ACTIVITY: Read through the listing below and return only the lines containing "Mitgliedschaft".

RECORD EXTRACTS:
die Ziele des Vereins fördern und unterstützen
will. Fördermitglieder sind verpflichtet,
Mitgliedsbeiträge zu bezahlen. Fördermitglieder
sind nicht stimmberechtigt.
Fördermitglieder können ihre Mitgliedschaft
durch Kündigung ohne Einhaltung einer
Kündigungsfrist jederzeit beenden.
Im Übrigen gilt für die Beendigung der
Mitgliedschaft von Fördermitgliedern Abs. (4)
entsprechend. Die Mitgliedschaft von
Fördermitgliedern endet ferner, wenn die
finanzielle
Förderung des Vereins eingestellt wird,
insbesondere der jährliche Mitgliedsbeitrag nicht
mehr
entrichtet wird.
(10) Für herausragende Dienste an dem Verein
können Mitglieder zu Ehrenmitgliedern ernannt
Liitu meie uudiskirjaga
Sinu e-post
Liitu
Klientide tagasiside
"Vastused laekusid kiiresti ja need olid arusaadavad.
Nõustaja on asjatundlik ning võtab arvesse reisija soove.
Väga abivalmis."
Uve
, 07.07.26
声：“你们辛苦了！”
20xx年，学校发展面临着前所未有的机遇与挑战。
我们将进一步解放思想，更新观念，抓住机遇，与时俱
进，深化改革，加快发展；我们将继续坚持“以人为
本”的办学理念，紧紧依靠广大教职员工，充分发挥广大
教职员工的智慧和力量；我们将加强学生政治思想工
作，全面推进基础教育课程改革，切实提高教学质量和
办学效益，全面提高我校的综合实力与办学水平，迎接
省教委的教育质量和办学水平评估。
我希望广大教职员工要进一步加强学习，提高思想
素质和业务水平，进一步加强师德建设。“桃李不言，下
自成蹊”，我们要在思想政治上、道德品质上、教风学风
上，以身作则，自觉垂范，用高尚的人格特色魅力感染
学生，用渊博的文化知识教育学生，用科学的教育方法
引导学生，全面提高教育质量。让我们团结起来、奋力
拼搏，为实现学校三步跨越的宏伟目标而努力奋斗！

ANSWER FOR THIS EXERCISE:
Fördermitglieder können ihre Mitgliedschaft
Mitgliedschaft von Fördermitgliedern Abs. (4)
entsprechend. Die Mitgliedschaft von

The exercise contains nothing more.